Jiang Xiaoman était également stupéfaite : « Tu ne portes pas de vêtements quand tu fais de l'escalade ? »

Il tremblait de froid au pied de la montagne, d'accord ?

Est-ce vraiment parce qu'il est si jeune et déjà faible ?

Ça n'a aucun sens. Shan Yan a plusieurs années de plus que lui. Le vent souffle si fort sur cette falaise. Comment se fait-il qu'il n'ait pas peur du froid ?

« Oups ! Nous étions tous en sueur après l'ascension de la montagne, alors frère Yan nous a dit de prendre une douche et de nous changer en vêtements secs à notre retour », expliqua gentiment l'apprenti qui suivait.

« Qu’est-ce que tu fais ? » Shan Yan sentit immédiatement un mal de tête arriver en voyant la rangée de dalles de pierre sur le sol.

Comment se fait-il que Jiang Xiaoman invente toujours autant de choses étranges et merveilleuses ?

Jiang Yu ne cesse de parler de Jiang Xiaoman. S'il les invite à passer encore quelques jours ensemble, sa femme s'intéressera-t-elle encore à lui ?
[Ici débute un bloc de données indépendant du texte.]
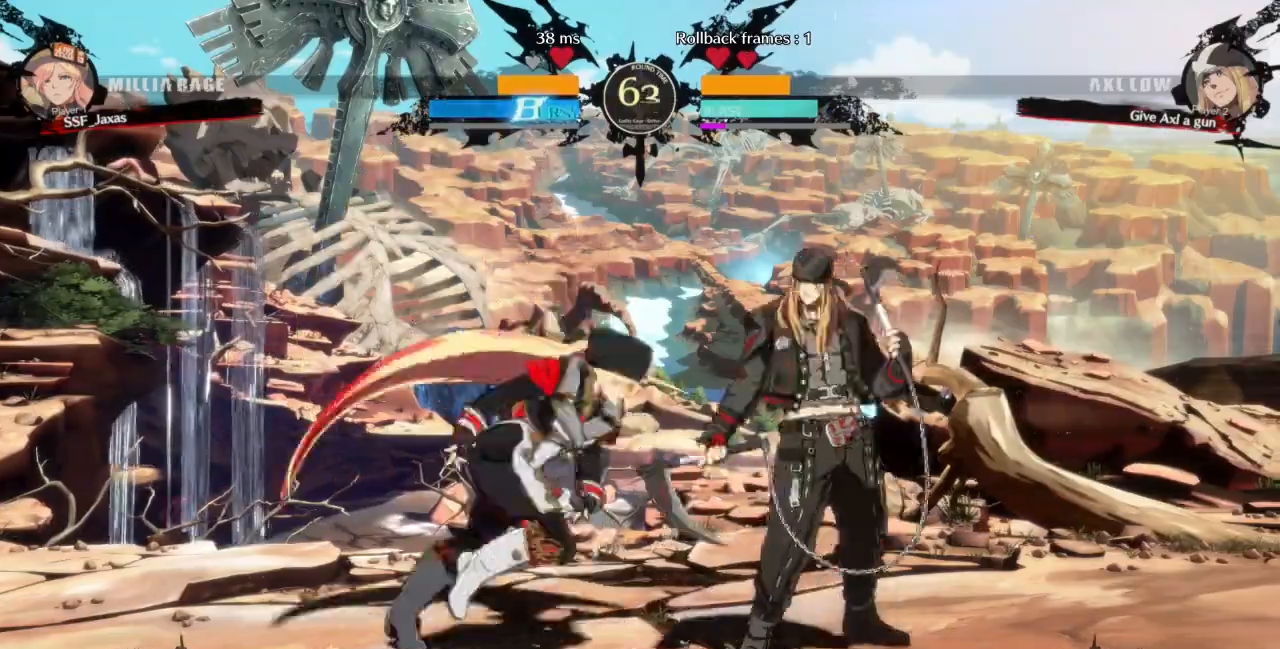
{"dt_ms": 500, "buttons": [], "events": [[100, "TRIANGLE", "down"], [133, "DPAD_RIGHT", "up"], [233, "TRIANGLE", "up"]]}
« Oh, Xiaoman m'apprend à faire des roujiamo (hamburgers chinois), et j'ai gardé le meilleur pour toi ! » Jiang Yu lui présenta fièrement un roujiamo à moitié brûlé. « Goûte-le tant qu'il est chaud ! Crache juste la partie brûlée du dessous. »

Il ne comprenait pas ce qui n'allait pas. Jiang Xiaoman avait pourtant affirmé que ce genre de dalle de pierre était difficile à brûler, mais plusieurs de ses tentatives avaient échoué. Seule celle-ci, à moitié brûlée, avait pu être sauvée par Jiang Xiaoman. Au moins, l'autre moitié était encore présentable et semblait même appétissante, avec sa couleur dorée.

Chapitre 91

Jiang Yu et son groupe ont apporté un repas très simple

: du pain plat, des légumes marinés et de la charcuterie. En revanche, Jiang Xiaoman a apporté beaucoup d’autres choses.

Je n'imagine pas la quantité d'affaires qu'il pouvait caser dans son sac à dos. Je l'ai vu prendre un petit sachet par-ci, puis en sortir un petit paquet d'épices par-là. En un rien de temps, il y avait un tas de choses à ses pieds.

« Xiaoman, que fais-tu ? Qu'est-ce que c'est ? » demanda Jiang Yu en s'approchant avec intérêt.

« Oh, c'est un mélange d'épices pour soupe aigre-douce qu'on m'a donné. Je pensais qu'il ferait froid en montagne, alors j'en ai pris. C'est très pratique. J'ai aussi pris du piment en poudre fait maison. La soupe aigre-douce est parfumée et relevée. En boire un bol en hiver, ça vous fait transpirer ! Dommage qu'on ne trouve pas d'œufs ici », dit Jiang Xiaoman avec regret.